In a certain sense, a careful look at many natural phenomena makes us find that despite their convoluted shape, their apparent irregularity, clouds and mountains and trees are full of shapes that repeat themselves at different scales within each of these. objects. A fragment of rock, for example, closely resembles the mountain from which it was extracted. The branches of a tree usually have the same layout on its bark as on its trunk. This same scheme is repeated even when observing how the arteries and veins are distributed in the human body. These are all examples of self-similar phenomena (a term coined by Mandelbrot himself, the “father” of this new science).

In 1975, Mandelbrot introduced the term “fractal” to describe this self-similarity in many phenomena whose irregularities seem evident. Fractal objects contain structures embedded within each other. Each smaller structure is like a miniature, not necessarily identical, that is, a version of the larger format. The mathematics of fractals reflects the relationship between the models considered as a whole and the patterns found in the parts of that whole.

We then have many natural phenomena that behave like fractals. In the theoretical study, simplifications of these models are sought. One of them are cellular automata in one dimension, which represent complex dynamic natural systems, containing a large number of identical components where there is interaction between them. This can be represented as an array of sites or cells in one dimension, in a straight line. Each cell has the possibility of having a certain value in it. This set of possible values ​​is finite. The numbers in these cells unfold synchronously in discrete steps of time according to certain transition rules, which apply to each location of the one-dimensional array. The transition rule is given by the previous values ​​of a neighborhood of sites around the cell of interest. This rule is applied in parallel.
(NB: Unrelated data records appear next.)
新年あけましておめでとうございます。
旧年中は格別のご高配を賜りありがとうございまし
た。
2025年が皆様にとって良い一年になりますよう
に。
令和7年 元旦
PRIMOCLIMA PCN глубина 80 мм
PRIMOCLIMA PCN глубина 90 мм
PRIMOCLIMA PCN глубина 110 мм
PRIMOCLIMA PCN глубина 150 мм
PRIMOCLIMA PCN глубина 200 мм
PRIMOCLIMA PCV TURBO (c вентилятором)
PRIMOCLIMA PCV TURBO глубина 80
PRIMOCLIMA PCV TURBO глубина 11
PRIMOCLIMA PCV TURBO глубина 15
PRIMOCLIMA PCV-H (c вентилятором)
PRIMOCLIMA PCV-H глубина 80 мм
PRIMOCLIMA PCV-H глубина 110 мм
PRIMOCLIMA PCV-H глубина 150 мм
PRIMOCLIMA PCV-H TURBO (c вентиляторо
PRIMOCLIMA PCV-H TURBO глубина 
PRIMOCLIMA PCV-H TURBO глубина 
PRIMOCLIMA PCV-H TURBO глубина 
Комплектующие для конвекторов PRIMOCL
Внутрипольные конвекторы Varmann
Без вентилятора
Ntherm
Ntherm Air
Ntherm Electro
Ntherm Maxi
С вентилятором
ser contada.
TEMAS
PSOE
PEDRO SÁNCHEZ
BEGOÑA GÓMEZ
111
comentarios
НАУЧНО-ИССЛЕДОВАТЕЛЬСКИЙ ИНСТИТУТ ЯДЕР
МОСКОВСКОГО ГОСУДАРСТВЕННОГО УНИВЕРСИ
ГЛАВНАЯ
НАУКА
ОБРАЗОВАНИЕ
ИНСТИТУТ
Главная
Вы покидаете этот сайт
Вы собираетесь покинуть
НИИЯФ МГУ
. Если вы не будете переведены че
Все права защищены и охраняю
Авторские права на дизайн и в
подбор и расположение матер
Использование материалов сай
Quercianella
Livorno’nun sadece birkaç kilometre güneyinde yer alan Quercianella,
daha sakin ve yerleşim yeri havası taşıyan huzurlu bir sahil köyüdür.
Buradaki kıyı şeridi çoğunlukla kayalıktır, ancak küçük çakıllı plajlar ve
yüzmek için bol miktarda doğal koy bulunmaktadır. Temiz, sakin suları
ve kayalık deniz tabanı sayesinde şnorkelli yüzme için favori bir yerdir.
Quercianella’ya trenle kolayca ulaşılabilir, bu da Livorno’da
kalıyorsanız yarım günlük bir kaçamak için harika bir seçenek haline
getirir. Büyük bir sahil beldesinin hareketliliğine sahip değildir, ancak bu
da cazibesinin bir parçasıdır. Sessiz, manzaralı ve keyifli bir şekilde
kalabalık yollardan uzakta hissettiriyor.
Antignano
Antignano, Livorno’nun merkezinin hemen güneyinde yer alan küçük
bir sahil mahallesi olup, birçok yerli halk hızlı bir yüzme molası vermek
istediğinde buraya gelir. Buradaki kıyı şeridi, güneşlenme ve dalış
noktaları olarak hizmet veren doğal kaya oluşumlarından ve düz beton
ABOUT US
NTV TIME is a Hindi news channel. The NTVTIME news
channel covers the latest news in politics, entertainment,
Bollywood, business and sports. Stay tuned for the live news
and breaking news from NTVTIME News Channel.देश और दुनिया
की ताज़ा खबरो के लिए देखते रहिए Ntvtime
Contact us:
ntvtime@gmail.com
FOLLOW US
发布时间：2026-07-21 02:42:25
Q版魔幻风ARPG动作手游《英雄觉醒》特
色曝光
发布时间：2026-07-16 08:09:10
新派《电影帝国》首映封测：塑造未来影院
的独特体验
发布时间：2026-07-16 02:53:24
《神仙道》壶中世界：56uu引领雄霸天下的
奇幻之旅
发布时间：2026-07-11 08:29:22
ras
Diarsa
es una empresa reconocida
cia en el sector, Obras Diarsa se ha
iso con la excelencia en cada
If one observes how each generation of one-dimensional cells unfolds, and we put them one below the other, we will discover a complex, self-similar pattern, generated through blind rules, that do not understand or flow, that only run in parallel in all the cells. cells or sites of the one-dimensional cellular automaton. Suddenly we find ourselves with a complex behavior, created literally “blindly”, but which shows a complexity that many believers in God would consider as the only explanation for this creation. This is like saying that the watchmaker is blind (as Richard Dawkins would exclaim), which makes us think that there is not necessarily a god behind who explains what we consider inexplicable (in fact, using God for these purposes is taking the easy way out. It doesn’t explain anything, it just justifies some facts). And this reminds me of when Napoleon commented to Lagrange that his masterful work, the Treatise on Celestial Mechanics, made no reference to God anywhere. The scientist replied: “I don’t need that hypothesis.” I think that this is a masterful response and that it reflects, in some way, the way science is done.